The dialogue housed the team that worked vigorously on the report under discussion, esteemed politicians and ministers, prolific education-based campaigners, and education youth ambassadors. This perfect amalgamation was meant to bring forth innovations and discuss the measures that can ensure the permanence of our tenacity in bringing children to schools. Founder Miss Baela Raza Jamil was the forefront of each session and drove the discussion in a relevant direction whilst stressing on the key points made as conversation went along.

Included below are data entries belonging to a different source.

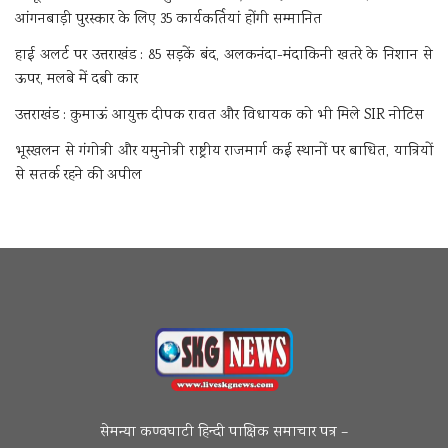
आंगनबाड़ी पुरस्कार के लिए 35 कार्यकर्तियां होंगी सम्मानित
हाई अलर्ट पर उत्तराखंड : 85 सड़कें बंद, अलकनंदा-मंदाकिनी खतरे के निशान से
ऊपर, मलबे में दबी कार
उत्तराखंड : कुमाऊं आयुक्त दीपक रावत और विधायक को भी मिले SIR नोटिस
भूस्खलन से गंगोत्री और यमुनोत्री राष्ट्रीय राजमार्ग कई स्थानों पर बाधित, यात्रियों
से सतर्क रहने की अपील
सेमन्या कण्वघाटी हिन्दी पाक्षिक समाचार पत्र –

The dialogue kicked off with highlighting the key findings of the report and sketching a graph of how far Pakistan has come since the last survey. Representatives from all provinces were invited to deliver their planned course of action for their specific political constituencies, and in doing so pledge allegiance to the cause of education. The first session was based on Baluchistan and we were joined by Mr Sardar Muhammad Raza Barrech and Mr Tayyab Lehri representing the Baluch government, Miss Sara Ruto from UWEZO, Dr Ambreen Arif from World Bank and Miss Nargis Sultana from Open Society Foundations. They talked about how Balochistan suffers from multi-grade teaching and massive teacher-student ratio imbalance. The need for large scale monetary investment and human resources became obvious as the conversation proceeded. And the Baluchi government expressed its zeal in trying to combat the current trends.

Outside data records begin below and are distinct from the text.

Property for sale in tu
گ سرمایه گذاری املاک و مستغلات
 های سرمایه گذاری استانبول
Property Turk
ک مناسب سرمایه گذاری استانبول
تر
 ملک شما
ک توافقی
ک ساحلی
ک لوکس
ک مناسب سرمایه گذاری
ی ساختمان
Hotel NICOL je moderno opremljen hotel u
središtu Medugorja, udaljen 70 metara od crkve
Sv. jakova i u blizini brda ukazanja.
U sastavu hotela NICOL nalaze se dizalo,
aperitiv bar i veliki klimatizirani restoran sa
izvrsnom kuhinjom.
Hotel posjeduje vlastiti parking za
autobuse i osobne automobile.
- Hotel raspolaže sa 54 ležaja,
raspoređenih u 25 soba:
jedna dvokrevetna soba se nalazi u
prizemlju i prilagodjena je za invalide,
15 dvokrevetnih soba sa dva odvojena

The second session leaned towards underscoring the findings of Sindh. Our panelists included Miss Sadiqa Salahuddin from Indus Resource Center, Dr Arif Alvi MNA-PTI (Karachi), Miss Hannah May Wilson from UWEZO, and Mr Salman Hummayun from Institute of Social & Policy Sciences. The major finding was that of unsatisfactory learning levels. And it was agreed that fiscal funding and mere infrastructure is of no avail if the quality of education imparted is substandard. The homogenization of public and private schools was also an idea that was widely endorsed by the attendees. It was established that educational policies require staunch implementation to change things and re open ‘ghost’ schools all over Sindh. The panelists urged the Sindh government to back all stakeholders and improve all intertwining factors such as health conditions and poverty.
The third session centered on Khyber Pakhtunkhwa and was spearheaded by Dr Faisal Bari from Open Society Foundations, Miss Zehra Arshad from Pakistan Coalition of Education, Miss Saba Gul Khattak from Sustainable Development Policy Institute, and Mr Sanjay Kumar from Pratham. The importance of collective action and tangible investment was conferred about. Greater synchronization of plans became the major call for action as heterogeneous ideas were recognized as the sole reason behind lack of implementation.
The focal point of the final session happened to be the province of Punjab. And we were joined by Dr Ahsan Iqbal MNA-PMLN, Mr Mosharraf Zaidi Campaign Director Alif Ailaan, and Miss Pauline Rose from Cambridge University. Once again, the distribution of funds shone through as the biggest predicament in terms of effective educational policies. Furthermore gender disparity was shed light upon and it was concurred that there is a need for campaigns geared towards sending girls to school. The demerits of doling out teaching jobs as patronage were also recognized as a major obstacle for effective educational policies. Autonomous district education authority was proposed; incorporation of modern teaching systems and decentralization of educational bodies was also put forward among other suggestions.
Our Education Youth Ambassadors participated enthusiastically in all these discussions and contributed their personal experiences and expectations to the vortex of ideas. Their ardor towards finding solutions was nothing short of infectious and their suggestions were highly appreciated by all attendees. The Dialogue concluded with the eminent personalities signing the Up For School forms which are a joint venture on ITA’s and A World at School’s (AWAS) part to ensure equal and compulsory education for all Pakistanis aged five to sixteen years old. Moreover, the dialogue came to a close with a much clearer vision of how the ASER data will henceforth be utilized in each constituency and how policies that were previously in the pipelines will be realized.